• _Aim of the task_
Among the lines below, some may hold the word "displacement"; state how many do, giving only the number.

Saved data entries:
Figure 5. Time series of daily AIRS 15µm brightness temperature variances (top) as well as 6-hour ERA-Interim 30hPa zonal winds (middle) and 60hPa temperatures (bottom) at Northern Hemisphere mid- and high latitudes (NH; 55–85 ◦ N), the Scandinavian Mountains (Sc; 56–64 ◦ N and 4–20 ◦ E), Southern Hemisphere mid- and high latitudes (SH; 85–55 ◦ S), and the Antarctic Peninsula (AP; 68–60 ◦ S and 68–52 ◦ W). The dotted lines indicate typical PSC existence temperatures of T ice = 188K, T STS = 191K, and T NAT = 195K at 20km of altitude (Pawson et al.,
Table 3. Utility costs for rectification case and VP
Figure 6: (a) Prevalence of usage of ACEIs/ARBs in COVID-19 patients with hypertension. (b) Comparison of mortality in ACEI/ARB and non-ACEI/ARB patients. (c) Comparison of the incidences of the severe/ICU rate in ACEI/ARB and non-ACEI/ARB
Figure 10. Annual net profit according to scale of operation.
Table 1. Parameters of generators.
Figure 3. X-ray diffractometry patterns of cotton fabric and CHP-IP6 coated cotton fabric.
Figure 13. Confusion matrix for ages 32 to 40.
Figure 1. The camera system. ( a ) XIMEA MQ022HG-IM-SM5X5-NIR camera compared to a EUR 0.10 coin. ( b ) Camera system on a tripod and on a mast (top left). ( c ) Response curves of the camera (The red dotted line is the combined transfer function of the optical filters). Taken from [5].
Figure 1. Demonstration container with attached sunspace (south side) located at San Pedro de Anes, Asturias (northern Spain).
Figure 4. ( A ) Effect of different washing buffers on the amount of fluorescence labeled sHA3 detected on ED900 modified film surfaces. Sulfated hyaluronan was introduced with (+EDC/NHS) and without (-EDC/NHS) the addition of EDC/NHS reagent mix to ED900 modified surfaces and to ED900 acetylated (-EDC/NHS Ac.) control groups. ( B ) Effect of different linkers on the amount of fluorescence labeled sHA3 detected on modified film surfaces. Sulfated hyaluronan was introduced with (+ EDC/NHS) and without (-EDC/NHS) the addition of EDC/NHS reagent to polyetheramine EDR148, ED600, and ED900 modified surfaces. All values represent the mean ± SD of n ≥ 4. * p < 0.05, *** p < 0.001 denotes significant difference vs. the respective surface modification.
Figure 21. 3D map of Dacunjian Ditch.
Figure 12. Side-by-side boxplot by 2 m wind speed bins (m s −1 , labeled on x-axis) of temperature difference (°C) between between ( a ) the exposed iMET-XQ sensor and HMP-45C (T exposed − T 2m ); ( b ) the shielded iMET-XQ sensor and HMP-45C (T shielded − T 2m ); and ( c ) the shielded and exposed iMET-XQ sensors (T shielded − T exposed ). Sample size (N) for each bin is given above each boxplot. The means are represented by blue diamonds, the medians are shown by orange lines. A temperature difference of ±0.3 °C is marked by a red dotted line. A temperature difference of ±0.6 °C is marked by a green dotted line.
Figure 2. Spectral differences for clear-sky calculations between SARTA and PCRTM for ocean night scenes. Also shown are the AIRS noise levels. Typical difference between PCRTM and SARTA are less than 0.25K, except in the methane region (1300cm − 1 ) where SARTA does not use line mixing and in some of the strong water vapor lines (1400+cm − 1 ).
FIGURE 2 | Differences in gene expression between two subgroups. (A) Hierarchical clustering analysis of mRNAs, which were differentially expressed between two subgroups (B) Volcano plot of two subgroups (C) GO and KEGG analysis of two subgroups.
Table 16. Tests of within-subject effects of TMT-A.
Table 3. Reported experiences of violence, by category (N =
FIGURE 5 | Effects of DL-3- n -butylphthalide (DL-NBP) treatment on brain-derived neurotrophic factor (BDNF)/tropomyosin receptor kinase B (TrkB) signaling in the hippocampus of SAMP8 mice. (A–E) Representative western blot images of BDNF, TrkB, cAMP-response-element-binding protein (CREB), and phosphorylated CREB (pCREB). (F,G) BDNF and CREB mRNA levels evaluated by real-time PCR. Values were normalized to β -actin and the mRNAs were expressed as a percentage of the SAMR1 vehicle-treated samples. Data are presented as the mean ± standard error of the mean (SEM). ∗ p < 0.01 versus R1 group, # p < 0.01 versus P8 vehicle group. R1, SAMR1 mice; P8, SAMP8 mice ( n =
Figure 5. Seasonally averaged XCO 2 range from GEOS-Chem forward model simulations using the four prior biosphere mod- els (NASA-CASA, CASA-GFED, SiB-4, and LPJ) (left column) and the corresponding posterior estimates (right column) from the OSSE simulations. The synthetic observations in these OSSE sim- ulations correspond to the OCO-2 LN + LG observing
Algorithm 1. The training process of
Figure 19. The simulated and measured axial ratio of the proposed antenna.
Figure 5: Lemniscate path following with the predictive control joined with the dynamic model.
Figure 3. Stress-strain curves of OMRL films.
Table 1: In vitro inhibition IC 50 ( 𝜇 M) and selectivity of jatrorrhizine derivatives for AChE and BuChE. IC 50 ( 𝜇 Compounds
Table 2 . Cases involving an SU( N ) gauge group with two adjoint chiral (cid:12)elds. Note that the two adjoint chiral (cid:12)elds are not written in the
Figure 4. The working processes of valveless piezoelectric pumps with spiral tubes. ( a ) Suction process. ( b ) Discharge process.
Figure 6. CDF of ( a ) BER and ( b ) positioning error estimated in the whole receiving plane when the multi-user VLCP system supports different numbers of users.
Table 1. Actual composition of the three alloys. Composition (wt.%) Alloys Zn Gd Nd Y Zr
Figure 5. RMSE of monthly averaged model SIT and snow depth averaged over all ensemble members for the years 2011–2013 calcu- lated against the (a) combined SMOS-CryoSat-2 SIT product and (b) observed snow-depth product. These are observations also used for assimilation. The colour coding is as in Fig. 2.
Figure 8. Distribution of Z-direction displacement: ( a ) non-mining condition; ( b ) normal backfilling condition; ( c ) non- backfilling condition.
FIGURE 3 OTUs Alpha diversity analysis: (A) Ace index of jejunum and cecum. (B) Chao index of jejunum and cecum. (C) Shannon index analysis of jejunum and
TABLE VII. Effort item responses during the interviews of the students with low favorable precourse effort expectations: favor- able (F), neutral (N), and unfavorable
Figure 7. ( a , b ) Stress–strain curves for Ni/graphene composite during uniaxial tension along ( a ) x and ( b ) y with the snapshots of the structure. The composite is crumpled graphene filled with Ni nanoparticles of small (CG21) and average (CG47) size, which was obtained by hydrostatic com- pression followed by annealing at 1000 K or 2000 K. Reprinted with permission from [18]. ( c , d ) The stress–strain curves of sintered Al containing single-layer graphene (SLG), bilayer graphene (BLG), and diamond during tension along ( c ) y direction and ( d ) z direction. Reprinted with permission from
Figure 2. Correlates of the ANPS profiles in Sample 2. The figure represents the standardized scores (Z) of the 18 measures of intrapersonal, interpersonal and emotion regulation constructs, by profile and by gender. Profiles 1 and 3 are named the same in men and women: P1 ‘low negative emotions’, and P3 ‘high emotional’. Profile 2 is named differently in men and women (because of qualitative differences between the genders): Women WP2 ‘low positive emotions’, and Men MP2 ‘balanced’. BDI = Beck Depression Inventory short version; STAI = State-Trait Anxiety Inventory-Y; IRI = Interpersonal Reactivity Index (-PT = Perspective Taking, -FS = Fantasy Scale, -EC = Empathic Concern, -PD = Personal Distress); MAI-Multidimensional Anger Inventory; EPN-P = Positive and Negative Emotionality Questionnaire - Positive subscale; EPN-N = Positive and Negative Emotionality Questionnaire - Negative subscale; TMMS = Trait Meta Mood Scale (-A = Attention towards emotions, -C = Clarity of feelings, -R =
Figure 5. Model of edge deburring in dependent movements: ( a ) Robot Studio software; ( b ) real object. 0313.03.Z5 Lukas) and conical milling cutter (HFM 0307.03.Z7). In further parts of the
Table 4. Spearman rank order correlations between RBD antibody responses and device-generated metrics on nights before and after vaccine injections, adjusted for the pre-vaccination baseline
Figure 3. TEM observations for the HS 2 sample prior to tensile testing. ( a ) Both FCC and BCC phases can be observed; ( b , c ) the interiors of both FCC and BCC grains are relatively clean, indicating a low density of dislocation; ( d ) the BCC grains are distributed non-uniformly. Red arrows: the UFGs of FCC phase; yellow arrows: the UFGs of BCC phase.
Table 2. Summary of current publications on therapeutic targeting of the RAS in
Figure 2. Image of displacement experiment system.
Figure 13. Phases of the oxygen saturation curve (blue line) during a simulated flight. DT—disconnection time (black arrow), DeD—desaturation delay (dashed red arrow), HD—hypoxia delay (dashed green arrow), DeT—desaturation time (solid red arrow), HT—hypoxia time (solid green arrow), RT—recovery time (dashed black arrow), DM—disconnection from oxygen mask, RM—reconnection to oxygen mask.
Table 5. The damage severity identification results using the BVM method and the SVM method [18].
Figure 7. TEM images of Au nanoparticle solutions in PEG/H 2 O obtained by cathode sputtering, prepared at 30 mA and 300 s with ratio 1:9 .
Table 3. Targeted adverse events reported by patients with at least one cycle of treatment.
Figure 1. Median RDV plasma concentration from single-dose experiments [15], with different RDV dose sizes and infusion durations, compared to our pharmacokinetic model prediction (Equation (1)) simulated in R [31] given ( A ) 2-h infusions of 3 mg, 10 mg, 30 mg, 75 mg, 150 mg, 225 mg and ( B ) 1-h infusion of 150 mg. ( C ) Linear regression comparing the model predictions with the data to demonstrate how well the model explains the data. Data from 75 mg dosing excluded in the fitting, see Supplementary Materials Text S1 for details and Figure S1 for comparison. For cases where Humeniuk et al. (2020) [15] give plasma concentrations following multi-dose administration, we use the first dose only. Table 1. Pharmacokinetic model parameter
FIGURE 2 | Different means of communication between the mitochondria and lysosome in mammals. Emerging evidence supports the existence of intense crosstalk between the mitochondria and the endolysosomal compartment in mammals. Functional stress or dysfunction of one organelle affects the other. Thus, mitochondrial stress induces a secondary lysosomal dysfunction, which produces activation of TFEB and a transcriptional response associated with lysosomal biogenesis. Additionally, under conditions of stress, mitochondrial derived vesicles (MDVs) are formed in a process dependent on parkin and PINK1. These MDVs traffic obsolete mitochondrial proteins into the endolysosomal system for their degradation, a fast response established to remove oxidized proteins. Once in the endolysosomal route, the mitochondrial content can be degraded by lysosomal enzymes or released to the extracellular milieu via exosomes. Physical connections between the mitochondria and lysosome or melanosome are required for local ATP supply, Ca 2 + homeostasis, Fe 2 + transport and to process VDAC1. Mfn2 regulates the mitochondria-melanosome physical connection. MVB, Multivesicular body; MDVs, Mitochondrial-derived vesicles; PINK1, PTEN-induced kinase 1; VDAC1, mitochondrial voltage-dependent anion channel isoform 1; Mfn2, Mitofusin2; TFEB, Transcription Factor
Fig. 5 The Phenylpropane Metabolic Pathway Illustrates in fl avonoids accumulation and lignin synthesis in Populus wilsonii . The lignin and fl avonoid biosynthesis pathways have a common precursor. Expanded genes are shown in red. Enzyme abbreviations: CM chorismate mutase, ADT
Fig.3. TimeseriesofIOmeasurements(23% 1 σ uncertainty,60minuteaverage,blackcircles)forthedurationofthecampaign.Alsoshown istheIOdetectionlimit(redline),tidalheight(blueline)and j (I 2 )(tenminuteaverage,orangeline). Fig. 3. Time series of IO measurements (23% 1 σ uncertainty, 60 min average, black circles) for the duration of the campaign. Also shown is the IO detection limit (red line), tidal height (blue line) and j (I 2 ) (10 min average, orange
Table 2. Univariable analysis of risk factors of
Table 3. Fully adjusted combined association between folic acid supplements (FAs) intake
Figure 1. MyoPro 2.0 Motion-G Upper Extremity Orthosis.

• _Response area_
2